• **Goal of the exercise**: Every entry should be repeated exactly. Omit the pictures.

[Records drawn from a dataset]
- Opening Delimiter -

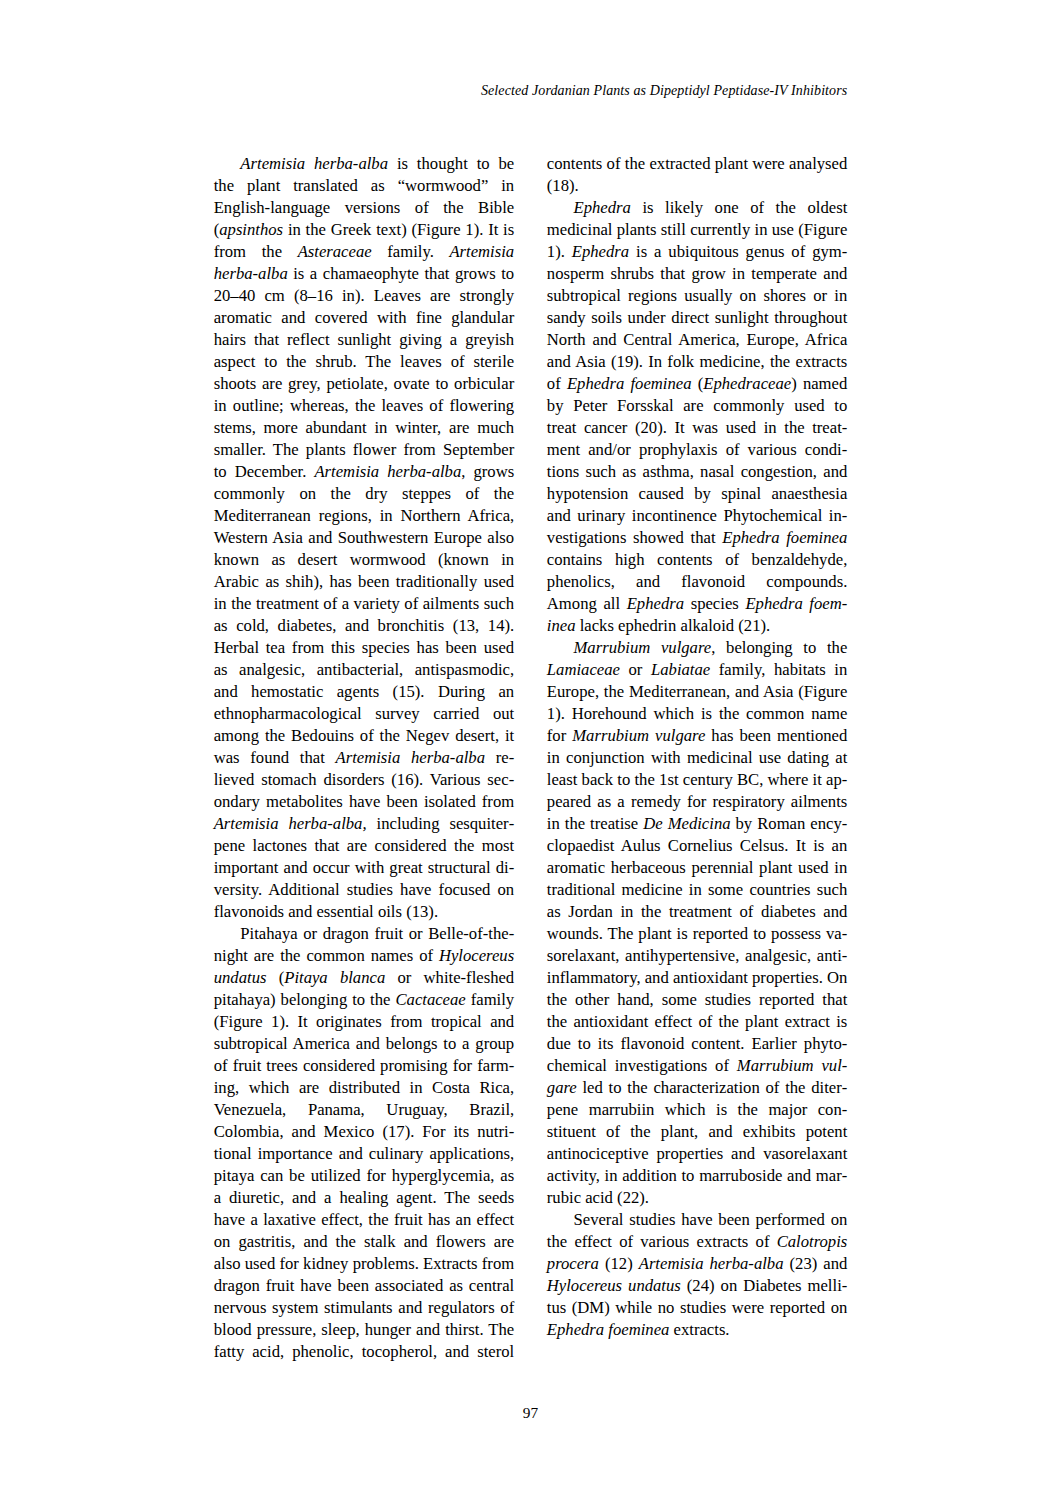Selected Jordanian Plants as Dipeptidyl Peptidase-IV Inhibitors
Artemisia herba-alba is thought to be the plant translated as “wormwood” in English-language versions of the Bible (apsinthos in the Greek text) (Figure 1). It is from the Asteraceae family. Artemisia herba-alba is a chamaeophyte that grows to 20–40 cm (8–16 in). Leaves are strongly aromatic and covered with fine glandular hairs that reflect sunlight giving a greyish aspect to the shrub. The leaves of sterile shoots are grey, petiolate, ovate to orbicular in outline; whereas, the leaves of flowering stems, more abundant in winter, are much smaller. The plants flower from September to December. Artemisia herba-alba, grows commonly on the dry steppes of the Mediterranean regions, in Northern Africa, Western Asia and Southwestern Europe also known as desert wormwood (known in Arabic as shih), has been traditionally used in the treatment of a variety of ailments such as cold, diabetes, and bronchitis (13, 14). Herbal tea from this species has been used as analgesic, antibacterial, antispasmodic, and hemostatic agents (15). During an ethnopharmacological survey carried out among the Bedouins of the Negev desert, it was found that Artemisia herba-alba relieved stomach disorders (16). Various secondary metabolites have been isolated from Artemisia herba-alba, including sesquiterpene lactones that are considered the most important and occur with great structural diversity. Additional studies have focused on flavonoids and essential oils (13).
Pitahaya or dragon fruit or Belle-of-the-night are the common names of Hylocereus undatus (Pitaya blanca or white-fleshed pitahaya) belonging to the Cactaceae family (Figure 1). It originates from tropical and subtropical America and belongs to a group of fruit trees considered promising for farming, which are distributed in Costa Rica, Venezuela, Panama, Uruguay, Brazil, Colombia, and Mexico (17). For its nutritional importance and culinary applications, pitaya can be utilized for hyperglycemia, as a diuretic, and a healing agent. The seeds have a laxative effect, the fruit has an effect on gastritis, and the stalk and flowers are also used for kidney problems. Extracts from dragon fruit have been associated as central nervous system stimulants and regulators of blood pressure, sleep, hunger and thirst. The fatty acid, phenolic, tocopherol, and sterol contents of the extracted plant were analysed (18).
Ephedra is likely one of the oldest medicinal plants still currently in use (Figure 1). Ephedra is a ubiquitous genus of gymnosperm shrubs that grow in temperate and subtropical regions usually on shores or in sandy soils under direct sunlight throughout North and Central America, Europe, Africa and Asia (19). In folk medicine, the extracts of Ephedra foeminea (Ephedraceae) named by Peter Forsskal are commonly used to treat cancer (20). It was used in the treatment and/or prophylaxis of various conditions such as asthma, nasal congestion, and hypotension caused by spinal anaesthesia and urinary incontinence Phytochemical investigations showed that Ephedra foeminea contains high contents of benzaldehyde, phenolics, and flavonoid compounds. Among all Ephedra species Ephedra foeminea lacks ephedrin alkaloid (21).
Marrubium vulgare, belonging to the Lamiaceae or Labiatae family, habitats in Europe, the Mediterranean, and Asia (Figure 1). Horehound which is the common name for Marrubium vulgare has been mentioned in conjunction with medicinal use dating at least back to the 1st century BC, where it appeared as a remedy for respiratory ailments in the treatise De Medicina by Roman encyclopaedist Aulus Cornelius Celsus. It is an aromatic herbaceous perennial plant used in traditional medicine in some countries such as Jordan in the treatment of diabetes and wounds. The plant is reported to possess vasorelaxant, antihypertensive, analgesic, anti-inflammatory, and antioxidant properties. On the other hand, some studies reported that the antioxidant effect of the plant extract is due to its flavonoid content. Earlier phytochemical investigations of Marrubium vulgare led to the characterization of the diterpene marrubiin which is the major constituent of the plant, and exhibits potent antinociceptive properties and vasorelaxant activity, in addition to marruboside and marrubic acid (22).
Several studies have been performed on the effect of various extracts of Calotropis procera (12) Artemisia herba-alba (23) and Hylocereus undatus (24) on Diabetes mellitus (DM) while no studies were reported on Ephedra foeminea extracts.
97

- Closing Delimiter -

• **Answer for the task**:
Selected Jordanian Plants as Dipeptidyl Peptidase-IV Inhibitors
Artemisia herba-alba is thought to be the plant translated as “wormwood” in English-language versions of the Bible (apsinthos in the Greek text) (Figure 1). It is from the Asteraceae family. Artemisia herba-alba is a chamaeophyte that grows to 20–40 cm (8–16 in). Leaves are strongly aromatic and covered with fine glandular hairs that reflect sunlight giving a greyish aspect to the shrub. The leaves of sterile shoots are grey, petiolate, ovate to orbicular in outline; whereas, the leaves of flowering stems, more abundant in winter, are much smaller. The plants flower from September to December. Artemisia herba-alba, grows commonly on the dry steppes of the Mediterranean regions, in Northern Africa, Western Asia and Southwestern Europe also known as desert wormwood (known in Arabic as shih), has been traditionally used in the treatment of a variety of ailments such as cold, diabetes, and bronchitis (13, 14). Herbal tea from this species has been used as analgesic, antibacterial, antispasmodic, and hemostatic agents (15). During an ethnopharmacological survey carried out among the Bedouins of the Negev desert, it was found that Artemisia herba-alba relieved stomach disorders (16). Various secondary metabolites have been isolated from Artemisia herba-alba, including sesquiterpene lactones that are considered the most important and occur with great structural diversity. Additional studies have focused on flavonoids and essential oils (13).
Pitahaya or dragon fruit or Belle-of-the-night are the common names of Hylocereus undatus (Pitaya blanca or white-fleshed pitahaya) belonging to the Cactaceae family (Figure 1). It originates from tropical and subtropical America and belongs to a group of fruit trees considered promising for farming, which are distributed in Costa Rica, Venezuela, Panama, Uruguay, Brazil, Colombia, and Mexico (17). For its nutritional importance and culinary applications, pitaya can be utilized for hyperglycemia, as a diuretic, and a healing agent. The seeds have a laxative effect, the fruit has an effect on gastritis, and the stalk and flowers are also used for kidney problems. Extracts from dragon fruit have been associated as central nervous system stimulants and regulators of blood pressure, sleep, hunger and thirst. The fatty acid, phenolic, tocopherol, and sterol contents of the extracted plant were analysed (18).
Ephedra is likely one of the oldest medicinal plants still currently in use (Figure 1). Ephedra is a ubiquitous genus of gymnosperm shrubs that grow in temperate and subtropical regions usually on shores or in sandy soils under direct sunlight throughout North and Central America, Europe, Africa and Asia (19). In folk medicine, the extracts of Ephedra foeminea (Ephedraceae) named by Peter Forsskal are commonly used to treat cancer (20). It was used in the treatment and/or prophylaxis of various conditions such as asthma, nasal congestion, and hypotension caused by spinal anaesthesia and urinary incontinence Phytochemical investigations showed that Ephedra foeminea contains high contents of benzaldehyde, phenolics, and flavonoid compounds. Among all Ephedra species Ephedra foeminea lacks ephedrin alkaloid (21).
Marrubium vulgare, belonging to the Lamiaceae or Labiatae family, habitats in Europe, the Mediterranean, and Asia (Figure 1). Horehound which is the common name for Marrubium vulgare has been mentioned in conjunction with medicinal use dating at least back to the 1st century BC, where it appeared as a remedy for respiratory ailments in the treatise De Medicina by Roman encyclopaedist Aulus Cornelius Celsus. It is an aromatic herbaceous perennial plant used in traditional medicine in some countries such as Jordan in the treatment of diabetes and wounds. The plant is reported to possess vasorelaxant, antihypertensive, analgesic, anti-inflammatory, and antioxidant properties. On the other hand, some studies reported that the antioxidant effect of the plant extract is due to its flavonoid content. Earlier phytochemical investigations of Marrubium vulgare led to the characterization of the diterpene marrubiin which is the major constituent of the plant, and exhibits potent antinociceptive properties and vasorelaxant activity, in addition to marruboside and marrubic acid (22).
Several studies have been performed on the effect of various extracts of Calotropis procera (12) Artemisia herba-alba (23) and Hylocereus undatus (24) on Diabetes mellitus (DM) while no studies were reported on Ephedra foeminea extracts.
97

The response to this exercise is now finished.